Plans to restore and revitalize the Los Angeles River have had a history of snags and hiccups, so it’s somewhat fitting that Friday’s scheduled media update of Frank Gehry’s vision for the river was slightly derailed.
The famed 86-year-old architect was unable to appear, due to continuing recovery from elective back surgery.
Also notably absent from the media briefing was any solid information about what the changes to the river might be. Instead, the information session, led by Tensho Takemori and Anand Devarajan, both partners in Gehry’s firm, focused on the ongoing research being done on the river and its use.
“Really, what we’ve done in the last 10 months is spend time researching a lot of the existing work that’s been done. We don’t have a design yet. There aren’t any pretty final pictures yet,” said Takemori.
Instead, the project leads showed graphics explaining the many considerations that will go into renovating the 51-mile riverbed.
Gehry's participation in the project was met with trepidation from some groups already involved with river revitalization efforts when it was announced earlier this month. Some were concerned that his project would supplant existing plans already in the works.
Omar Brownson, executive director of the Los Angeles River Revitalization Project, said the effort so far has been limited to research.
“There have been lots of conversations about master plans and whatnot. We’re not doing a master plan. The first phase of work is really a study, from which will come some recommendations about how to think about all 51 miles of the river,” Brownson said.
One of the efforts begun during the past 10 months has been the creation of a three-dimensional map of the river, which Takemori said his firm anticipates making available to the public once it’s completed. He said so far 70 percent of the river has been imaged, with the two soft-bottom portions in the Sepulveda Basin and Elysian Valley still to be done.

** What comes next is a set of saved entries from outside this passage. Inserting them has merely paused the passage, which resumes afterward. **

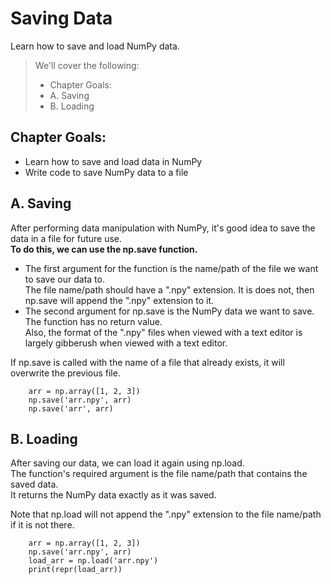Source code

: # Saving Data

Learn how to save and load NumPy data.

> We'll cover the following:
>
> - Chapter Goals:
> - A. Saving
> - B. Loading

## Chapter Goals:

- Learn how to save and load data in NumPy
- Write code to save NumPy data to a file

## A. Saving

After performing data manipulation with NumPy, it's good idea to save the data in a file for future use.  
 **To do this, we can use the np.save function.**

- The first argument for the function is the name/path of the file we want to save our data to.  
  The file name/path should have a ".npy" extension. It is does not, then np.save will append the ".npy" extension to it.
- The second argument for np.save is the NumPy data we want to save. The function has no return value.  
   Also, the format of the ".npy" files when viewed with a text editor is largely gibberush when viewed with a text editor.

If np.save is called with the name of a file that already exists, it will overwrite the previous file.

        arr = np.array([1, 2, 3])
        np.save('arr.npy', arr)
        np.save('arr', arr)

## B. Loading

After saving our data, we can load it again using np.load.  
 The function's required argument is the file name/path that contains the saved data.  
 It returns the NumPy data exactly as it was saved.

Note that np.load will not append the ".npy" extension to the file name/path if it is not there.

        arr = np.array([1, 2, 3])
        np.save('arr.npy', arr)
        load_arr = np.load('arr.npy')
        print(repr(load_arr))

Brownson said the next phase of the project will be a more comprehensive study of the hydrology of the river and how ecosystem services, recreation and other factors could fit into possible plans. After that study is completed, concepts for portions along the river will begin to be tested. He said that the three-to-six month study is expected to begin before the end of the year.
So far, he said, Gehry’s firm has worked on a pro bono basis. That, however, appears to be coming to an end. Takemori said future work will be so intensive, it will require a dedicated staff.
“I think at this point, this is as much before we have to really kind of dedicate a team to do it, and that requires a little bit of funding to go to that next step,” he said.
Brownson said that funding is being sought from a combination of private partners and public agencies. He said he was not at liberty to reveal the identities of the private partners.